Certo, anche il raffronto tra le nuove e le vecchie tecniche di produzione è impressionante. Basti guardare a come avveniva un tempo la spremitura dei grappoli per avere un’idea della fatica dell’antico processo di vinificazione. La spremitura veniva effettuata prima a piedi nudi in grandi vasche in lapillo battuto, dette “palmenti“, e poi con l’ausilio di un rudimentale sistema di contrappesi fatto da grandi pali di legno collegati, tramite funi, a un enorme masso di tufo verde a forma di campana, detto “pietratorcia“. Anche le cantine per la conservazione del prodotto erano scavate interamente a mano nella roccia, compresa la realizzazione di quattro aperture nella parte alta della cellaio, dette “ventarole“, per garantire la necessaria aerazione dell’ambiente.

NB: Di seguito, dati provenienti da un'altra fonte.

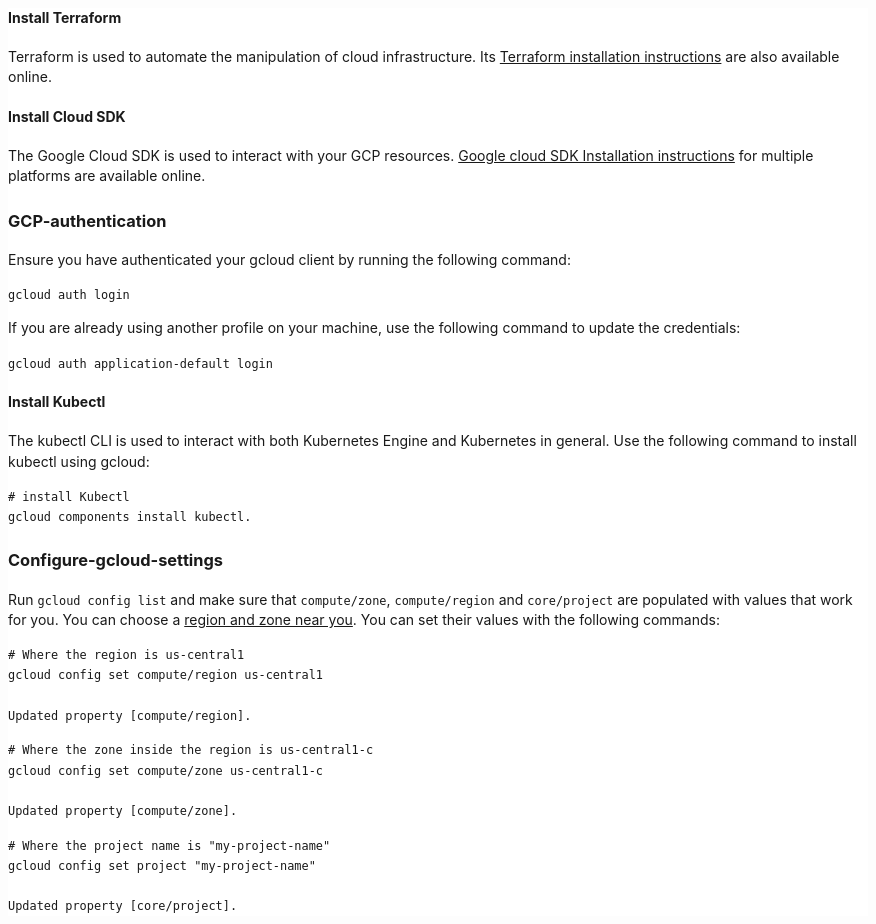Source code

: #### Install Terraform

Terraform is used to automate the manipulation of cloud infrastructure. Its [Terraform installation instructions](https://www.terraform.io/intro/getting-started/install.html) are also available online.

#### Install Cloud SDK

The Google Cloud SDK is used to interact with your GCP resources. [Google cloud SDK Installation instructions](https://cloud.google.com/sdk/downloads) for multiple platforms are available online.


### GCP-authentication

Ensure you have authenticated your gcloud client by running the following command:

```console
gcloud auth login
```

If you are already using another profile on your machine, use the following command to update the credentials:

```console
gcloud auth application-default login
```
#### Install Kubectl
The kubectl CLI is used to interact with both Kubernetes Engine and Kubernetes in general. Use the following command to install kubectl using gcloud:

```console
# install Kubectl 
gcloud components install kubectl.
```

### Configure-gcloud-settings

Run `gcloud config list` and make sure that `compute/zone`, `compute/region` and `core/project` are populated with values that work for you. You can choose a [region and zone near you](https://cloud.google.com/compute/docs/regions-zones/). You can set their values with the following commands:

```console
# Where the region is us-central1
gcloud config set compute/region us-central1

Updated property [compute/region].
```

```console
# Where the zone inside the region is us-central1-c
gcloud config set compute/zone us-central1-c

Updated property [compute/zone].
```

```console
# Where the project name is "my-project-name"
gcloud config set project "my-project-name"

Updated property [core/project].
```
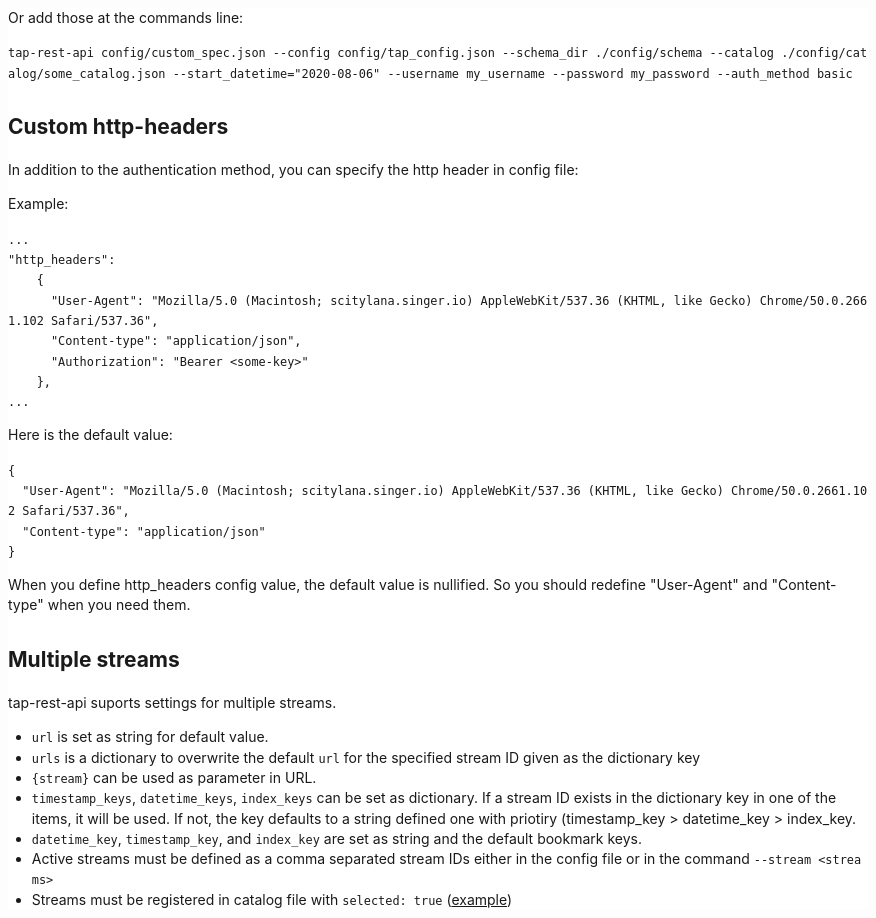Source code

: Or add those at the commands line:

```
tap-rest-api config/custom_spec.json --config config/tap_config.json --schema_dir ./config/schema --catalog ./config/catalog/some_catalog.json --start_datetime="2020-08-06" --username my_username --password my_password --auth_method basic
```

## Custom http-headers

In addition to the authentication method, you can specify the http header
in config file:

Example:

```
...
"http_headers":
    {
      "User-Agent": "Mozilla/5.0 (Macintosh; scitylana.singer.io) AppleWebKit/537.36 (KHTML, like Gecko) Chrome/50.0.2661.102 Safari/537.36",
      "Content-type": "application/json",
      "Authorization": "Bearer <some-key>"
    },
...
```

Here is the default value:
```
{
  "User-Agent": "Mozilla/5.0 (Macintosh; scitylana.singer.io) AppleWebKit/537.36 (KHTML, like Gecko) Chrome/50.0.2661.102 Safari/537.36",
  "Content-type": "application/json"
}
```

When you define http_headers config value, the default value is nullified.
So you should redefine "User-Agent" and "Content-type" when you need them.

## Multiple streams

tap-rest-api suports settings for multiple streams.

- `url` is set as string for default value.
- `urls` is a dictionary to overwrite the default `url` for the specified stream ID given as the dictionary key
- `{stream}` can be used as parameter in URL.
- `timestamp_keys`, `datetime_keys`, `index_keys` can be set as dictionary. If a stream ID exists in the dictionary key in one of the items, it will be used. If not, the key defaults to a string defined one with priotiry (timestamp_key > datetime_key > index_key.
- `datetime_key`, `timestamp_key`, and `index_key` are set as string and the default bookmark keys.
- Active streams must be defined as a comma separated stream IDs either in the config file or in the command `--stream <streams>`
- Streams must be registered in catalog file with `selected: true` ([example](https://github.com/anelendata/tap-rest-api/blob/master/examples/usgs/catalog/earthquakes.json))
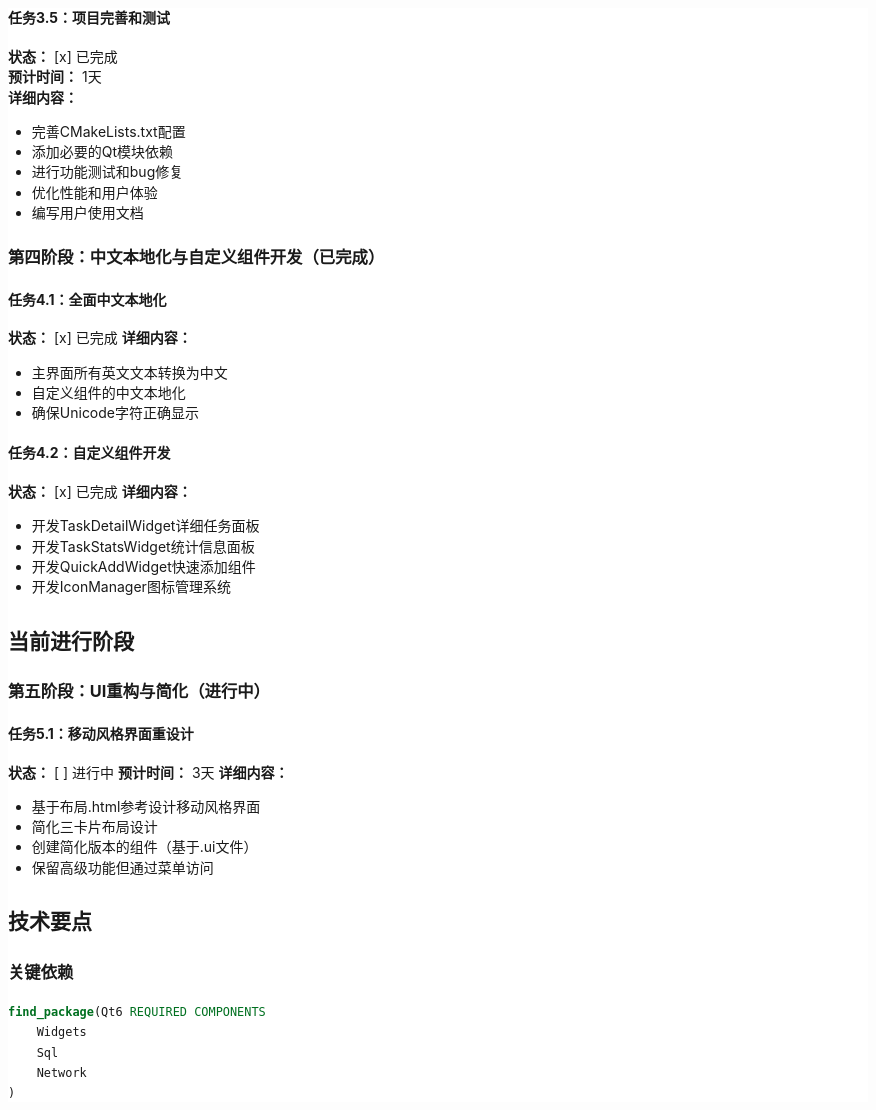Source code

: #### 任务3.5：项目完善和测试
**状态：** [x] 已完成  
**预计时间：** 1天  
**详细内容：**
- 完善CMakeLists.txt配置
- 添加必要的Qt模块依赖
- 进行功能测试和bug修复
- 优化性能和用户体验
- 编写用户使用文档

### 第四阶段：中文本地化与自定义组件开发（已完成）

#### 任务4.1：全面中文本地化
**状态：** [x] 已完成
**详细内容：**
- 主界面所有英文文本转换为中文
- 自定义组件的中文本地化
- 确保Unicode字符正确显示

#### 任务4.2：自定义组件开发
**状态：** [x] 已完成
**详细内容：**
- 开发TaskDetailWidget详细任务面板
- 开发TaskStatsWidget统计信息面板
- 开发QuickAddWidget快速添加组件
- 开发IconManager图标管理系统

## 当前进行阶段

### 第五阶段：UI重构与简化（进行中）

#### 任务5.1：移动风格界面重设计
**状态：** [ ] 进行中
**预计时间：** 3天
**详细内容：**
- 基于布局.html参考设计移动风格界面
- 简化三卡片布局设计
- 创建简化版本的组件（基于.ui文件）
- 保留高级功能但通过菜单访问

## 技术要点

### 关键依赖
```cmake
find_package(Qt6 REQUIRED COMPONENTS 
    Widgets 
    Sql 
    Network
)
```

Oggi scienza e tecnologia, dall’uso degli antigrittogamici a base di rame, all’utilizzo di uno strumento fondamentale come il il mostimetro, consentono, a tutti i livelli, una migliore qualità media del prodotto finito.

Resta la difficoltà e per certi versi la dis-economicità sia della manutenzione del vitigno che della raccolta delle uve. In molte parti dell’isola questi processi sono ancora espletati manualmente a causa della difficile orografia del territorio e della limitata estensione dei terreni, figlia, a sua volta, dell’eccessivo frazionamento delle proprietà.

Naturalmente dove sussistono le condizioni l’utilizzo della meccanica di supporto (erpice, fresa, vibrocultore, defogliatrice, cimatrice eccetera) è di prassi comune, insieme a più moderne forme di allevamento della pianta come il Guyot semplice, che progressivamente sta soppiantando l’inveterata abitudine dei contadini ischitani di favorire lo sviluppo in altezza della vite a vantaggio della sola resa quantitativa del prodotto da raccogliere.

Dal punto di vista geomorfologico è la prevalente composizione trachitica dei materiali litoidi e sabbiosi dei terreni ischitani a garantire la grande quantità di potassio che ne spiega la fertilità, anche se il paesaggio della viticoltura ischitana è molto differente a seconda dei versanti. Lungo il versante settentrionale dell’isola, da ovest a est, i terrazzamenti, sostenuti da caratteristiche murature a secco, dette “parracine“, raggiungono pendenze anche del 50-60%, a ulteriore conferma dell’eroicità degli agricoltori ischitani che, soltanto a costo di enormi sacrifici, riuscivano a recuperare a una natura impervia il suolo necessario a un solo filare di vite per terrazza. Nella parte meridionale dell’isola il terreno si presenta invece con declivi più dolci, così che i terrazzamenti riescono a contenere, da questo versante, più filari.

La diversità del paesaggio, dell’ambiente, è il valore aggiunto del viticoltura sull’isola, l’aspetto che conferisce dignità storico-culturale a una civiltà contadina, quella ischitana, senza i cui sacrifici, non potremmo apprezzare a pieno l’etichetta, l’immagine legata alla commercializzazione del vino locale, da anni e con successo, in giro per il mondo.